Given that there are many propositions that point to a potentially dynamic way forward in education, given that there are existing frameworks that espouse these very approaches to learning, why is it that this is not the norm in schools? Why do many schools continue to cling to tired strategic plans, outdated conceptions of what matters in learning, traditional approaches to grading and archaic systems of reward to motivate learners? Psychologist David L. Gleason’s research has shown that, despite our very best efforts and beliefs, the inclination of formal education is to overwhelm students, not empower them. Throughout his work in public, independent and international schools, Gleason has uniformly discovered that genuine, core, philosophical convictions about learning and a desire to reimagine school are too often sacrificed with learners paying a high price as a result:
“Against our best intentions but driven by our own fears, we overschedule, overwork, and sometimes overwhelm them. We set them up for frustration and failure when we expect them to think and act like adults long before they have actually developed those capacities. We reward high achievement over effort, and most of all, we overfocus on the college process almost from the moment they arrive.”
Regardless of earnest, carefully-crafted mission statements, the cold reality of judgment by narrowly-defined measures of success quickly sidelines other well-intentioned and noble aspirations. The incentives for students to relentlessly accumulate conventional accomplishments suffocates opportunity for reflection. The misappropriated concept of academic rigor results, ironically, in the dumbing down of potentially life-worthy learning into easily-assessable chunks of content. As Gleason puts it, “We model and, therefore, we normalize overscheduled behaviour.” The drive to do more is relentless. And at what cost?

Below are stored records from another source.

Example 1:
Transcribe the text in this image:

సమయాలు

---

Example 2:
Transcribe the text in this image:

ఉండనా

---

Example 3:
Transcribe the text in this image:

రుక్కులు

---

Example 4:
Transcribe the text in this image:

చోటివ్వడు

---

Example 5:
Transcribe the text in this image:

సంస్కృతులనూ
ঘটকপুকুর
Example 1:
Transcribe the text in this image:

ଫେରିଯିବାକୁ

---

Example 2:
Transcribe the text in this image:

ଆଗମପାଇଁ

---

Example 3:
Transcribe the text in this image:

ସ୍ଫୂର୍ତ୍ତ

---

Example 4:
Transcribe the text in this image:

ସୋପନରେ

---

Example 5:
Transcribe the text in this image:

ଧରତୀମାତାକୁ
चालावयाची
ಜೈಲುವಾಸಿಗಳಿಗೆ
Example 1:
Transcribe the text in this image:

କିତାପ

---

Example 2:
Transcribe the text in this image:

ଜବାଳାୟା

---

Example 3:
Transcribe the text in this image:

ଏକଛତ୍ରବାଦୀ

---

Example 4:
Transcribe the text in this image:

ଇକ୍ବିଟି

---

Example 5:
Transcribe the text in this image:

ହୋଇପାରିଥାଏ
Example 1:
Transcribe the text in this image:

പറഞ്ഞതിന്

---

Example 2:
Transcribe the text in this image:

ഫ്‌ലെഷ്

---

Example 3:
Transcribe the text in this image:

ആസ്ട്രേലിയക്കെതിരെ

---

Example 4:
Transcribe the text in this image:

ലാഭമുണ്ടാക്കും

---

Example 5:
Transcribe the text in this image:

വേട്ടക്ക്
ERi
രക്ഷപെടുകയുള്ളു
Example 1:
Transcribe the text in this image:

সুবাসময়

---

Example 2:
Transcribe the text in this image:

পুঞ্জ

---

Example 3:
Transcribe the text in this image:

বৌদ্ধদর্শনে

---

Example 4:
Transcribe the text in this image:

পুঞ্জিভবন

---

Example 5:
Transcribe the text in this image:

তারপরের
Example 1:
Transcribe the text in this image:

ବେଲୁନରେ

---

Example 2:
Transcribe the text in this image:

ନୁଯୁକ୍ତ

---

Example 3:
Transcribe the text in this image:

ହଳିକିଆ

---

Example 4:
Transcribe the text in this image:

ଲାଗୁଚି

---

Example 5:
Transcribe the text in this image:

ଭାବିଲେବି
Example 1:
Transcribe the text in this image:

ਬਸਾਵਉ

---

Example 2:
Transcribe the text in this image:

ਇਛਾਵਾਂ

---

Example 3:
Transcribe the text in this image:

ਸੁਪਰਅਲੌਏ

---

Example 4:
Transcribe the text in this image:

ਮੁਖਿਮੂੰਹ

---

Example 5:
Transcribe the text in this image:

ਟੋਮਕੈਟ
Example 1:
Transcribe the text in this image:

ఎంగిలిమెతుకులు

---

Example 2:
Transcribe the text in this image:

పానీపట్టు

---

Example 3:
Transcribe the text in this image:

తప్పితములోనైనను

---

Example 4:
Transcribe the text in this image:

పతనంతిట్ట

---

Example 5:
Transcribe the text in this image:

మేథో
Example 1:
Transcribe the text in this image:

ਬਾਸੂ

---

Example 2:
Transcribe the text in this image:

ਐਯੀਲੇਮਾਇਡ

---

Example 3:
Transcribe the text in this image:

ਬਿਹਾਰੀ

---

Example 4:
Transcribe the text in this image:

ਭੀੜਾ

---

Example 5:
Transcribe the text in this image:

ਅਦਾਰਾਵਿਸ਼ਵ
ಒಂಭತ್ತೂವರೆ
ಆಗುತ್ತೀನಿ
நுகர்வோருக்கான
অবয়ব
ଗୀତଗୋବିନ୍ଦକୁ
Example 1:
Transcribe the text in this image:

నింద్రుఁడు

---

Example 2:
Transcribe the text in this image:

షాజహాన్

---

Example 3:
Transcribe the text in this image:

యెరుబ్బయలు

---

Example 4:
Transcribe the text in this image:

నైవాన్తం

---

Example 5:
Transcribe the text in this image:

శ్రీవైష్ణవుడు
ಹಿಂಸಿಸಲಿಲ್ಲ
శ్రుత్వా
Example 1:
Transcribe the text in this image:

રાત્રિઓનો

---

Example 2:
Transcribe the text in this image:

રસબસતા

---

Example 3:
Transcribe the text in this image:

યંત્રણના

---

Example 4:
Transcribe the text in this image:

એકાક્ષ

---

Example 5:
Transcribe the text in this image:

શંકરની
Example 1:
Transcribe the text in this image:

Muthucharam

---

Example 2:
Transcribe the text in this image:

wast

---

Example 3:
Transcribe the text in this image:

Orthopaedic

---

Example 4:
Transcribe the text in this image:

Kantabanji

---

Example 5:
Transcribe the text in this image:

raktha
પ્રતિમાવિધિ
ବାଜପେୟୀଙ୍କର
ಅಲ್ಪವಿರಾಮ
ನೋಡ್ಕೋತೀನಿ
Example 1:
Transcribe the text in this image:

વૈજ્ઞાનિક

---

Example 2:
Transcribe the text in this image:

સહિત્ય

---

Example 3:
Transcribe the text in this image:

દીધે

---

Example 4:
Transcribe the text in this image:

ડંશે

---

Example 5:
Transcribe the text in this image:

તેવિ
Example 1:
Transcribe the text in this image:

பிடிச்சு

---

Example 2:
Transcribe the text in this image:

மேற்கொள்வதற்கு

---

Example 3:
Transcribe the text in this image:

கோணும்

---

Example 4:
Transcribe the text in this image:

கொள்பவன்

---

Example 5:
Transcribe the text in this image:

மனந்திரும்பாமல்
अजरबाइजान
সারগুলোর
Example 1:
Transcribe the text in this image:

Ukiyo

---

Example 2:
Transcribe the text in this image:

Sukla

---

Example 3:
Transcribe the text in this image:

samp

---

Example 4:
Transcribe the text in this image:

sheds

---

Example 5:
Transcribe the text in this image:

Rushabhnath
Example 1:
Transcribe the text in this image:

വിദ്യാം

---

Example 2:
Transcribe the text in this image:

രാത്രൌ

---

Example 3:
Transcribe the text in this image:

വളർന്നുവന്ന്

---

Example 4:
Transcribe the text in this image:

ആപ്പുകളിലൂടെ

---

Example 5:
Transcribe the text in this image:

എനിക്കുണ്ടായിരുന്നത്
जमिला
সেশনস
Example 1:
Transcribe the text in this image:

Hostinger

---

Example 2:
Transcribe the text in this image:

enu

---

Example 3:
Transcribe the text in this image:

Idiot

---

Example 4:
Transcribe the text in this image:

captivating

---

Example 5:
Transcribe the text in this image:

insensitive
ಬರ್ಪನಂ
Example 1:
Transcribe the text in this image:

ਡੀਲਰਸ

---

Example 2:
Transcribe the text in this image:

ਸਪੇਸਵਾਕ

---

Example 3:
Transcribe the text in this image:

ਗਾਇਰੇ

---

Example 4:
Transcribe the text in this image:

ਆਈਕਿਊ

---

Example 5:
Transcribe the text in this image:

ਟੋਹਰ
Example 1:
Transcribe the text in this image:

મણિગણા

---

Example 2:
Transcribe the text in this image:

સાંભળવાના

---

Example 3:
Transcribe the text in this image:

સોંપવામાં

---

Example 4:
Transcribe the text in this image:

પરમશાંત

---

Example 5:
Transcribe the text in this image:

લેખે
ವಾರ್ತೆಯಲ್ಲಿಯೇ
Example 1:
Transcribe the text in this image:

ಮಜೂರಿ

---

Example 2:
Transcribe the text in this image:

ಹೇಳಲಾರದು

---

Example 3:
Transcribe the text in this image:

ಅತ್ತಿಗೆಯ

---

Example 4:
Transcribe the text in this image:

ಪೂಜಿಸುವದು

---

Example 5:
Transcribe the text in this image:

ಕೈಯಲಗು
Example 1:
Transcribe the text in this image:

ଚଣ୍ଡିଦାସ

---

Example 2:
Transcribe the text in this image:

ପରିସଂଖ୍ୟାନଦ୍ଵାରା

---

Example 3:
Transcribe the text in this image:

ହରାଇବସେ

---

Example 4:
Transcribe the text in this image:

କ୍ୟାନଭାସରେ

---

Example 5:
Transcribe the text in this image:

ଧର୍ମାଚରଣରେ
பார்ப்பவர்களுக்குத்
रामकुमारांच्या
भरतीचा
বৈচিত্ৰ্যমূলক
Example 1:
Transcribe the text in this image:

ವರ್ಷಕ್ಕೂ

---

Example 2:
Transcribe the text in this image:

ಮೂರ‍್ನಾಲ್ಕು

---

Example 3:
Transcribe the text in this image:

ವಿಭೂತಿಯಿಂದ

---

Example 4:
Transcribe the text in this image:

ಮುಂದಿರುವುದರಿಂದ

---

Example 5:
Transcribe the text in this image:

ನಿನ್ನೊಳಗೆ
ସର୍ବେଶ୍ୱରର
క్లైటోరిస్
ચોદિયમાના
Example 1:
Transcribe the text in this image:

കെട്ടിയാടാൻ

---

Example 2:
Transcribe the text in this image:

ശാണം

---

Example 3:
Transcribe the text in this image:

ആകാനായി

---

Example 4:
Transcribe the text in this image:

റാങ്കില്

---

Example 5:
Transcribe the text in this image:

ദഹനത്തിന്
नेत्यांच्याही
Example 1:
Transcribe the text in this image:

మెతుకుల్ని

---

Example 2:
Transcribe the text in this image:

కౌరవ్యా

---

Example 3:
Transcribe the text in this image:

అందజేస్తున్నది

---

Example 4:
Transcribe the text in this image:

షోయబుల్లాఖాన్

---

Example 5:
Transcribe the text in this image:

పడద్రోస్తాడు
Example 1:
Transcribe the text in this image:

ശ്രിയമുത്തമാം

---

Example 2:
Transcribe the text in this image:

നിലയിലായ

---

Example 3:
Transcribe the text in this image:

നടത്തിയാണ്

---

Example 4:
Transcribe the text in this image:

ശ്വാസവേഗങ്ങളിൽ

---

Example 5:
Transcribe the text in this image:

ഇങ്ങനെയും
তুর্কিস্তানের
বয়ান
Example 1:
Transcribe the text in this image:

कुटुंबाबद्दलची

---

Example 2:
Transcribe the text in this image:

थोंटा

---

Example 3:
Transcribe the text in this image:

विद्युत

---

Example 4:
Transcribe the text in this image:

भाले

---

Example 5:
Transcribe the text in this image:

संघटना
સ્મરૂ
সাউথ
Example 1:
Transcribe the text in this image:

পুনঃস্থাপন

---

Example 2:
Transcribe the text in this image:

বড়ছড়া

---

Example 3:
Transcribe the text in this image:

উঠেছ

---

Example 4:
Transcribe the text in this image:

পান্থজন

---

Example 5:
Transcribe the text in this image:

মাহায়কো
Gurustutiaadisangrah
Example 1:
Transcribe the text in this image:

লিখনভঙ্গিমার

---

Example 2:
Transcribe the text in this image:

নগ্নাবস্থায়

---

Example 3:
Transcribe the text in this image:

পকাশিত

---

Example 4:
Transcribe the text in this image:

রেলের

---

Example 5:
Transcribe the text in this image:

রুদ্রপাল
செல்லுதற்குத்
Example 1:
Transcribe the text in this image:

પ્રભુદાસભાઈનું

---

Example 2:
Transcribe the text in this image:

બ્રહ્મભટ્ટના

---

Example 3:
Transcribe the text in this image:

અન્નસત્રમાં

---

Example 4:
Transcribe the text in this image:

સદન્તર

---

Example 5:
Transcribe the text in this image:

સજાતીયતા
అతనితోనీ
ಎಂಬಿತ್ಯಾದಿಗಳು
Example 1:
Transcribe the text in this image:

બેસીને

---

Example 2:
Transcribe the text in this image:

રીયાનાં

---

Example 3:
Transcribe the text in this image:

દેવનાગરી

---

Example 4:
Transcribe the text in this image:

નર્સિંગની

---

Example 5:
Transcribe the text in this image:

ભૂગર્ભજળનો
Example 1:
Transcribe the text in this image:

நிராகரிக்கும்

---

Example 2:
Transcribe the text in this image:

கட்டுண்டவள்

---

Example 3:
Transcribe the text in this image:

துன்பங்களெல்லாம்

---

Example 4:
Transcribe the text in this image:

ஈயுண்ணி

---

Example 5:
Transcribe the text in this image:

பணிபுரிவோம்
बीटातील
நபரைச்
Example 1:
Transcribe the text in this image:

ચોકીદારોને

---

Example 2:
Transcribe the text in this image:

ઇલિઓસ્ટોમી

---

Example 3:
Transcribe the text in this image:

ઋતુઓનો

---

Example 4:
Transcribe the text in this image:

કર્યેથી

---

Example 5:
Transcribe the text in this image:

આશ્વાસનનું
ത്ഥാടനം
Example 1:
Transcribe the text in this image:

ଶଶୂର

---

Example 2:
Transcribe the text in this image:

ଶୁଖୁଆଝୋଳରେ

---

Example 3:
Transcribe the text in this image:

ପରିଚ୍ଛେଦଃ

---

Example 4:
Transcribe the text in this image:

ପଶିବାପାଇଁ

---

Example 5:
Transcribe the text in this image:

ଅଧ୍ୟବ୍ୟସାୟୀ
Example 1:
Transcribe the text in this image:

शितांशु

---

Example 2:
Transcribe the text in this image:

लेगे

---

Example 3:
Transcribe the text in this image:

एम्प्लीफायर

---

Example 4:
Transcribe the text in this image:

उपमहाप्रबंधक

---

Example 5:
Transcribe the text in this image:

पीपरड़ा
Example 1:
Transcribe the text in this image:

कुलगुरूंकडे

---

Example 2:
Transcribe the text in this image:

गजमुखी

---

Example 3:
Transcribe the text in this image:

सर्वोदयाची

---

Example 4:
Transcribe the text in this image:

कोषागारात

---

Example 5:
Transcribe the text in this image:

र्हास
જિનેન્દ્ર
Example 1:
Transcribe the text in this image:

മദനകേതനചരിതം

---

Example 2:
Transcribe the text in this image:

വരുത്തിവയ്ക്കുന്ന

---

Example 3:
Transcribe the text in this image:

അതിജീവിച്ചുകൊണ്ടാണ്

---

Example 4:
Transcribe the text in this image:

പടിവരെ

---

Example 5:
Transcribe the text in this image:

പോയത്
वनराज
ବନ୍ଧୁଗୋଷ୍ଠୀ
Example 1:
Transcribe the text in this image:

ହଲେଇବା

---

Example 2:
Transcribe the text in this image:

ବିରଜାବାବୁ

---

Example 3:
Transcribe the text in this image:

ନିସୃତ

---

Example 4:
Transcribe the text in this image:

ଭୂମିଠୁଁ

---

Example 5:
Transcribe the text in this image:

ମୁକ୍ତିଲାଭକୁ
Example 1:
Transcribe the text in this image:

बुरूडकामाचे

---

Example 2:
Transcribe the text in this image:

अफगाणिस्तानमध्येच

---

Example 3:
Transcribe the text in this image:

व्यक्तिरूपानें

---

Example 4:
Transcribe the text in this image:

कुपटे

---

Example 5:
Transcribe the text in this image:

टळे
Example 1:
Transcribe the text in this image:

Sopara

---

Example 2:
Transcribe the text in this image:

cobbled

Schools, it would seem, truly need to be reimagined. Is it as simple as having the moral courage to make it happen, or is there, perhaps, a deeper, more complex set of challenges that we need to openly and honestly discuss, deconstruct, and address? If we truly believe in the human capacity of learners and schooling as something more vital than preparation for more schooling; if we believe that it is about relationships and the human desire to connect with others to do good, that it has the capacity to address social inequality and injustice, then what are the things we need to stop doing today and start doing tomorrow?
Richardson, Will. “Willing to Be Affirmed.” Modern Learners, July 24, 2018.
Fullan, Michael; McEachen, Joanne; Quinn, Joanne. Deep Learning: Engage the World – Change the World. Corwin, 2018.
Gleason, David L. At What Cost?: Defending Adolescent Development In Fiercely Competitive Schools. Developmental Empathy LLC, 2017.